The rod-shaped bacilli, after entering the body, invade various body tissues and incorporate into tissue macrophages which results in the disordered immune response. Once the lamina propria of the small bowel is infiltrated by the bacteria, the normal function of villi becomes disrupted which is clinically manifested as intestinal malabsorption. Although intestinal tissues are found to be invaded most often, other organs may also present with similar findings including peripheral and mesenteric lymph nodes.
When observed microscopically, the histopathological findings of tissue macrophages infiltered with T whipplei are to be positive on perdiodic acidSchiff (PAS) staining. The characteristic histopathological features with PAS-positive macrophages act a marker in establishing diagnosis of the disease following biopsy of the infected tissues .

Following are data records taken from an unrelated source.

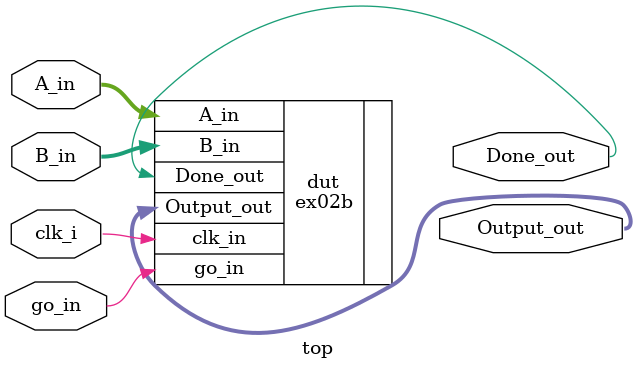
<source format=sv>
module top (
    // input
        input logic [7:0]          A_in         ,
        input logic [7:0]          B_in         ,
        input logic                clk_i        ,
        input logic                go_in        ,

    // output
        output logic               Done_out     ,
        output logic [7:0]         Output_out
     
);
//---------- Design1--------------------------------
    // ex02 #(.BusSize(8)) dut(
    //     // input
    //     .A_i(data1_i)       ,
    //     .B_i(data2_i)       ,
    //     .clk_i(clk_i)        ,

    //     // output
    //     .result_o(result_o)  
    // );

//--------- Design 2 --------------------------------
    ex02b #(.BusSize(8)) dut (
        .A_in          (A_in)      ,
        .B_in          (B_in)      ,
        .clk_in        (clk_i)     ,
        .go_in         (go_in)     ,

        .Done_out     (Done_out)   ,
        .Output_out   (Output_out)  
    );

endmodule : top 

/*      

//-- For Design1 --------------------------------
    // input
    input logic [7:0] data1_i , 
    input logic [7:0] data2_i , 
    input logic        clk_i , //sel_i,

    // output
    output logic [7:0] result_o


//-- For Design 2---------------------------------
    // input
        input logic [7:0]          A_in         ,
        input logic [7:0]          B_in         ,
        input logic                clk_i        ,
        input logic                go_in        ,

    // output
        output logic               Done_out     ,
        output logic [7:0]         Output_out

*/

</source>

Patients should be checked for response to antibiotic therapy during and after the treatment. It is advisable to conduct tissue biopsy of the affected organ 1 year after treatment to assure that T whipplei are no longer present. The disease may take up to two years to heal completely .
Whipple disease, formerly known as intestinal lipodystrophy, is an extremely rare infectious disease caused by the bacterium Tropheryma whippelii, developing predominantly in middle-aged Caucasian men above 40 years of age. The disease is systemic in nature and can affect any organ system, although, it usually involves the gastrointestinal tract, heart and central nervous system. The clinical manifestations typically involve abdominal pain, intestinal malabsorption, diarrhea, weight loss and arthralgia. Diagnosis is based on assessment of patient's signs and symptoms based on clinical examination, tissue biopsy, certain screening tests and in some cases, imaging studies. Treatment of Whipple disease involves long term antibiotic therapy, measurement of patient's response to treatment and follow up tests to assure that the infection is being eradicated completely and to prevent relapse in future.  .
Whipple disease is a rare illness resulting from bacterial infection by the organism Tropheryma whipplei. It is found in soil and people working with soil and sewage are prone to suffer from this disease. The disease is common in middle-aged white men above 30 years of age belonging to North American or European ethnic background. The organism Tropheryma whipplei damages internal linings of different organs of body such as intestine, joints, brain, eyes and heart. Common symptoms of the disease are abdominal pain, diarrhea, painful joints, weight loss and fever. Whipple disease is diagnosed by tissue biopsy of affected organs in which the bacteria are observed under microscope. The disease is serious and progressively fatal if left untreated or not treated correctly. If treated promptly, it is completely cured. Treatment requires administration of antibiotic injections of ceftriaxone or penicillin initially and later the antibiotic trimethoprim-sulfamethoxazolne taken by mouth for 1 year. Most of the symptoms of the disease are subsided within few weeks of antibiotic treatment. The treatment also requires administration of vitamins, minerals, iron and fluids because of the presence of malabsorption. Patients are advised to schedule routine follow-ups with their doctor during and after treatment as the disease can relapse after treatment. Those patients who follow treatment regimen completely and go for regular follow-ups, tend to have good outcomes.